Hydrogen in metals has attracted much attention for a long time from both basic scientific and technological points of view. Its electronic state has been investigated in terms of a proton embedded in the electron gas mostly by the local spin density approximation (LSDA) to the density functional theory (DFT). At high electronic densities, it is well described by a bare proton H⁺ screened by metallic electrons (charge resonance), while at low densities two electrons are localized at the proton site to form a closed-shell negative ion H^– protected from surrounding metallic electrons by the Pauli exclusion principle. However, no details are known about the transition from H⁺ to H^– in the intermediate-density region.
In my talk, by accurately determining the ground-state electron density n(r) by diffusion Monte Carlo (DMC) simulations with the total electron number N up to 170 combined with LSDA up to N→∞, I will give a complete picture of the transition, in particular, a sharp transition from H⁺ screening charge resonance with a short screening length to Kondo-like spin-singlet resonance with a very long screening length.

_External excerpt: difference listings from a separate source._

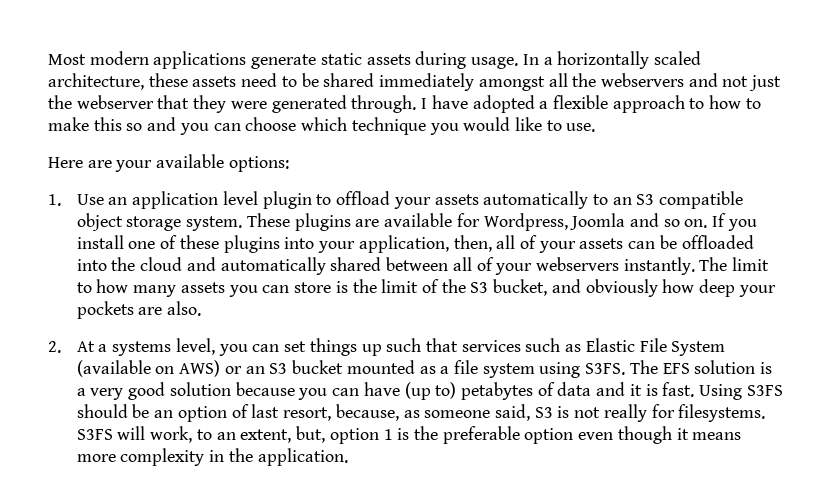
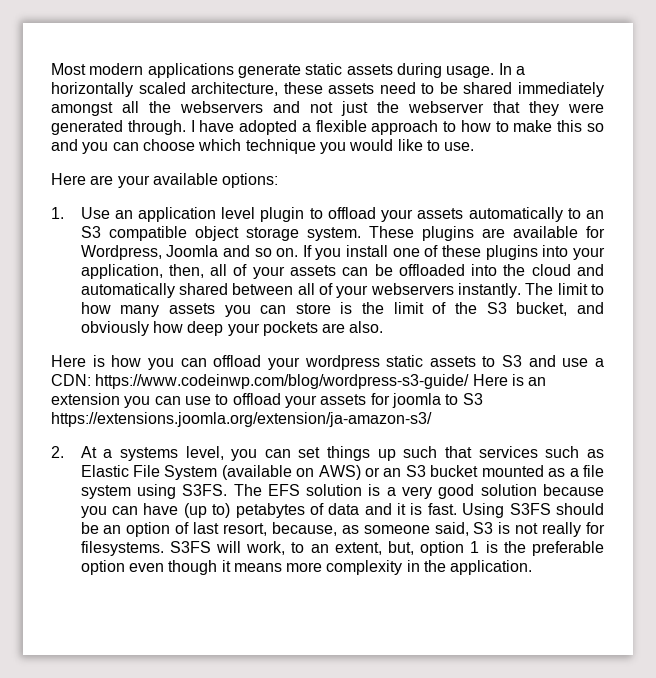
(202, 308) none -> [51,355,605,370] [51,374,547,389] [51,393,483,408] [51,412,432,427] // Here is how you can offload your wordpress static assets to S3 and use a CDN: https://www.codeinwp.com/blog/wordpress-s3-guide/ Here is an extension you can use to offload your assets for joomla to S3 https://extensions.joomla.org/extension/ja-amazon-s3/

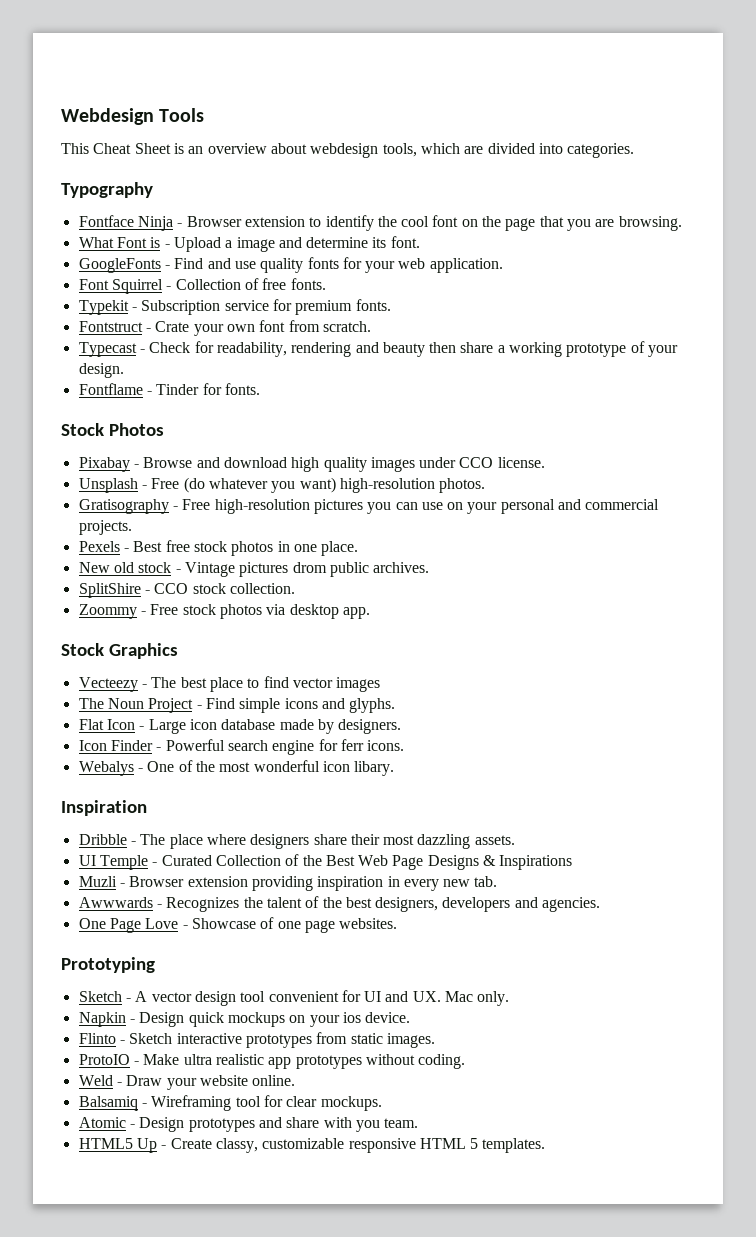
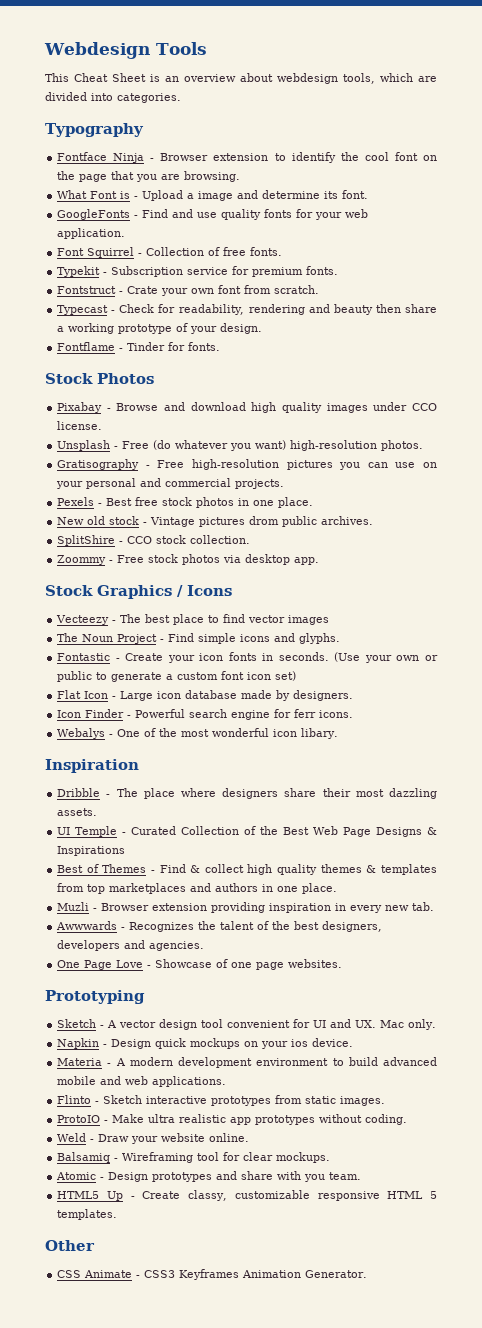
(178, 651) none -> [177,585,232,597] / Icons
(396, 705) none -> [57,652,439,663] [57,671,297,682] // Fontastic - Create your icon fonts in seconds. (Use your own or public to generate a custom font icon set)
(573, 862) none -> [57,864,437,875] [57,883,338,894] // Best of Themes - Find & collect high quality themes & templates from top marketplaces and authors in one place.
(411, 1017) none -> [57,1057,438,1068] [57,1076,227,1087] // Materia - A modern development environment to build advanced mobile and web applications.
(546, 1145) none -> [45,1240,95,1251] [57,1269,368,1280] // Other // CSS Animate - CSS3 Keyframes Animation Generator.

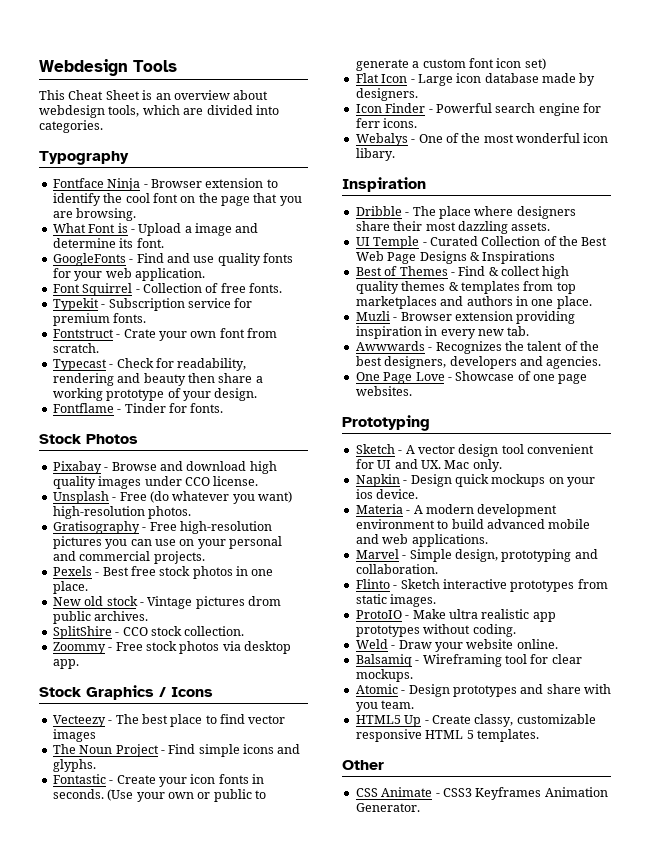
(227, 1081) none -> [355,549,598,562] [355,564,438,574] // Marvel - Simple design, prototyping and collaboration.

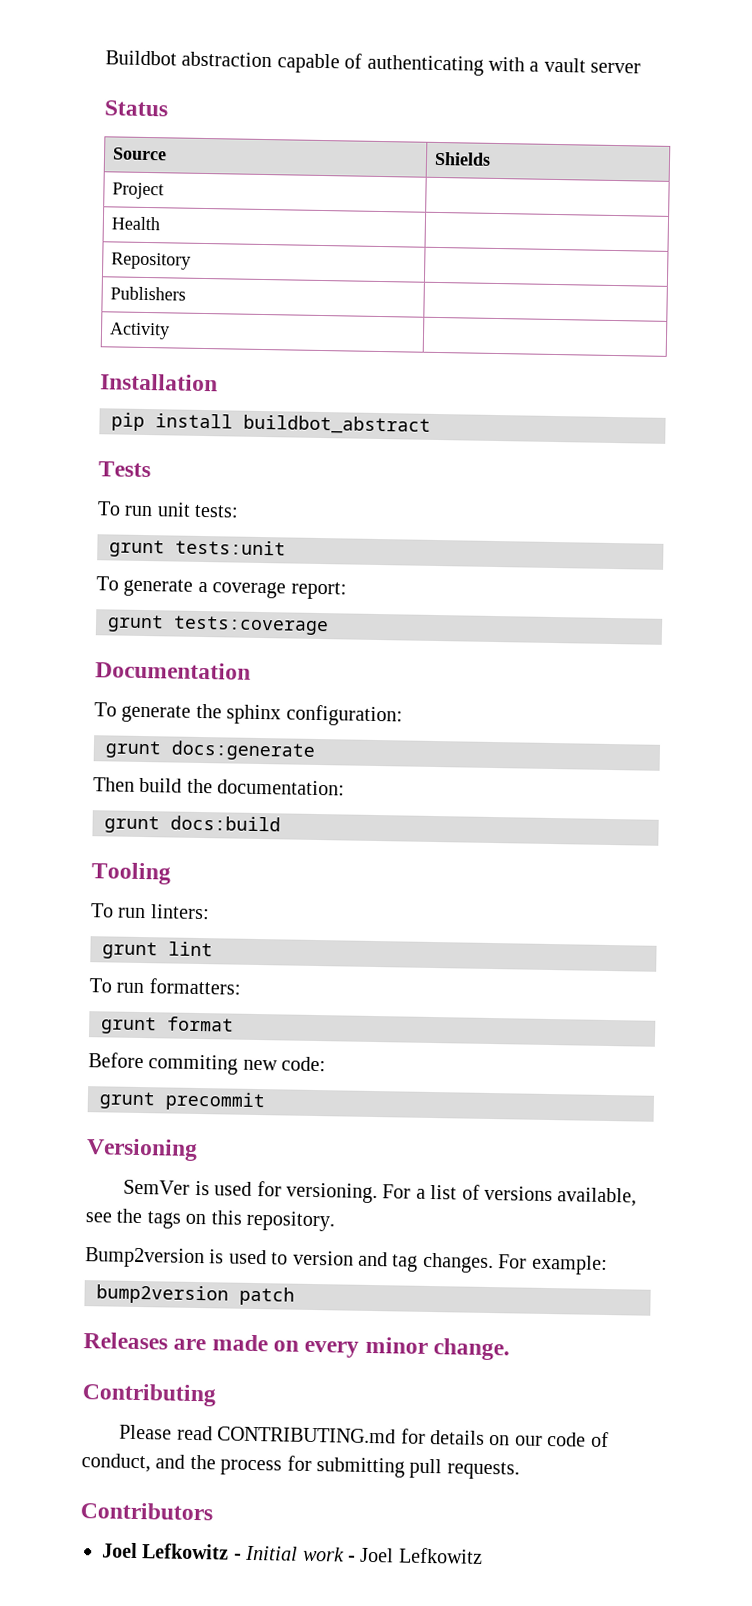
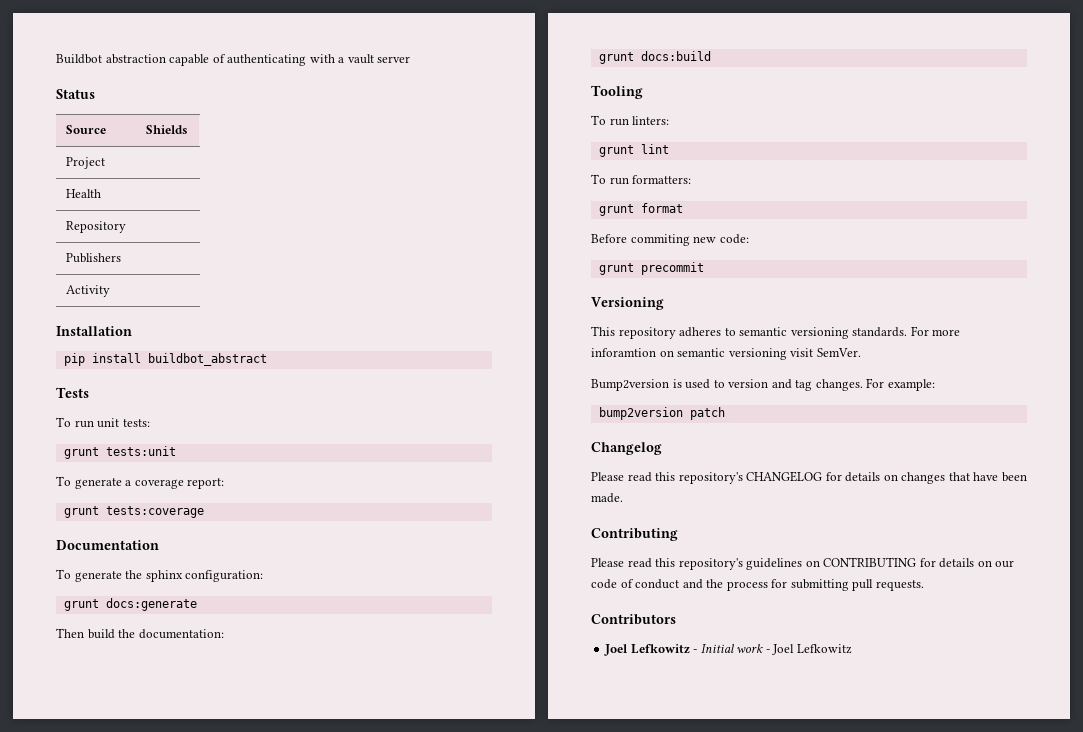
[123,1179,638,1207] [85,1208,335,1232] SemVer is used for versioning. For a list of versions available, see the tags on this repository. -> [591,326,961,339] [591,348,861,360] This repository adheres to semantic versioning standards. For more inforamtion on semantic versioning visit SemVer.
[83,1332,511,1361] [82,1383,217,1407] [119,1424,397,1444] Releases are made on every minor change. // Contributing // Please read CONTRIBUTING.md -> [591,442,662,455] [591,471,1027,484] [591,493,623,503] [591,528,678,541] [591,557,917,570] Changelog // Please read this repository's CHANGELOG for details on changes that have been made. // Contributing // Please read this repository's guidelines on CONTRIBUTING
[81,1453,151,1473] conduct, -> [635,579,680,589] conduct

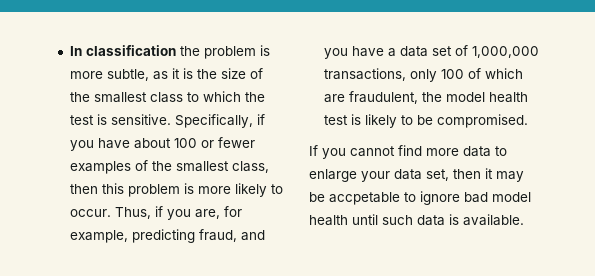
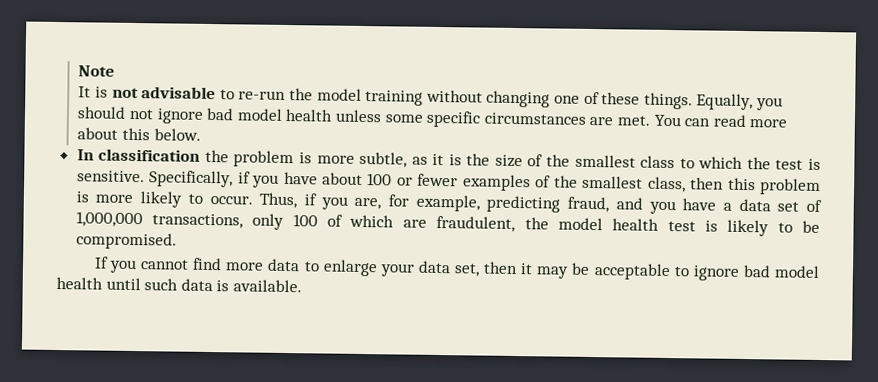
(69, 51) none -> [78,65,116,77] [78,86,783,111] [77,106,788,128] [77,127,201,141] Note // It is not advisable to re-run the model training without changing one of these things. Equally, you should not ignore bad model health unless some specific circumstances are met. You can read more about this below. //
[329,192,400,205] accpetable -> [593,263,671,281] acceptable

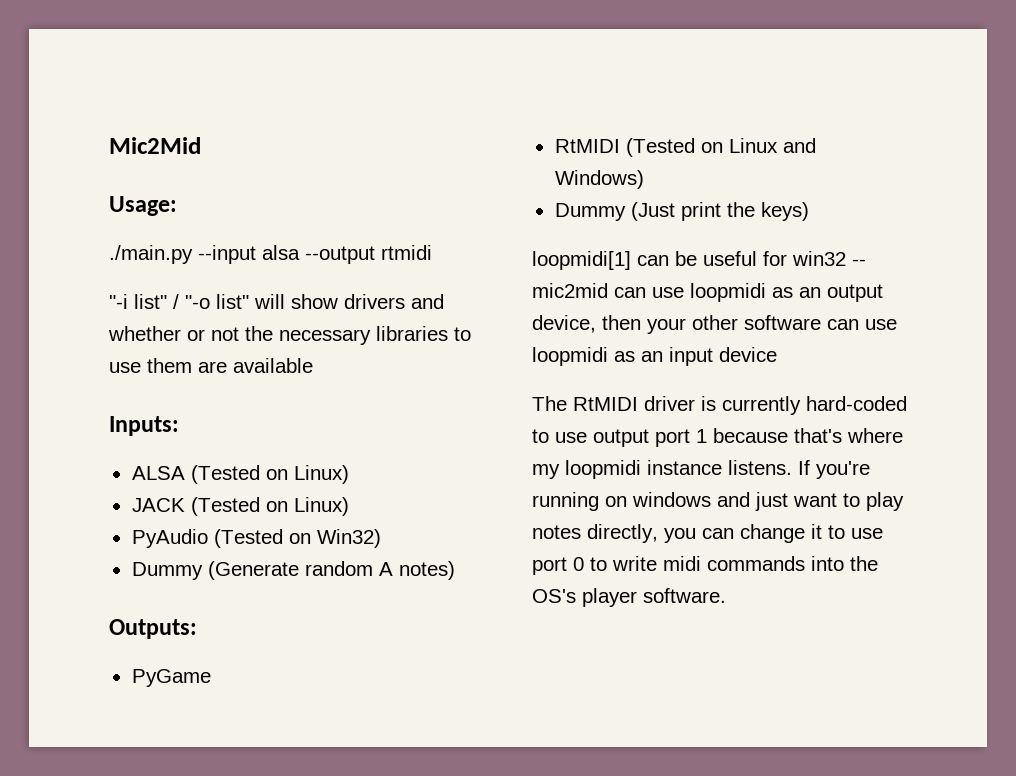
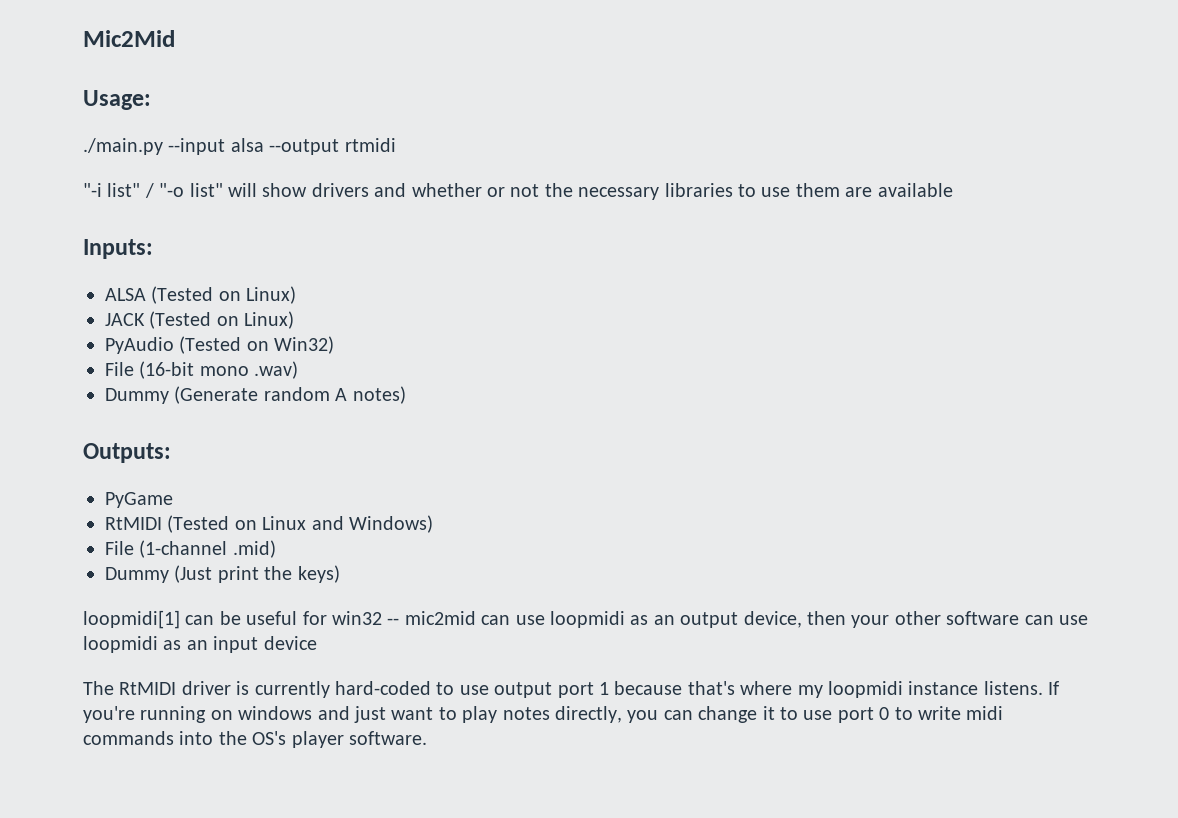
(381, 538) none -> [105,361,299,379] // File (16-bit mono .wav)
(644, 179) none -> [105,540,276,558] // File (1-channel .mid)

The emergence of the Kondo singlet state is confirmed by the presence of an anomalous (oscillation-period shortened) Friedel oscillation characteristic to the Kondo singlet state with quantitatively determining its Kondo temperature T_K, which is well beyond 1,000K for the electronic density parameter r_s in the region of 3-8.
This study not only reveals interesting competition between charge and spin resonances, enriching the century-old paradigm of metallic screening to a point charge, but also discovers a long-sought novel high-T_K system. Note that according to heavy-fermion physics, superconductivity occurs in a Kondo lattice near quantum critical point at a temperature as high as 0.1T_K. Thus, if a macroscopic number of protons are embedded into a metal (like in the metal hydrides) and those hydrogens are so synthesized as to be arranged in the form of a periodic Kondo lattice with the host metal in this intermediate-density region, we may expect the occurrence of superconductivity at T_c near 0.1T_K (which is of the order of the room temperature) at the ambient pressure, contrary to the case of solid hydrogen or sulfur hydrides under very high pressures in which r_s is about 1.4.

Reference: YT, R. Maezono, and K. Yoshizawa, arXiv1507.06432.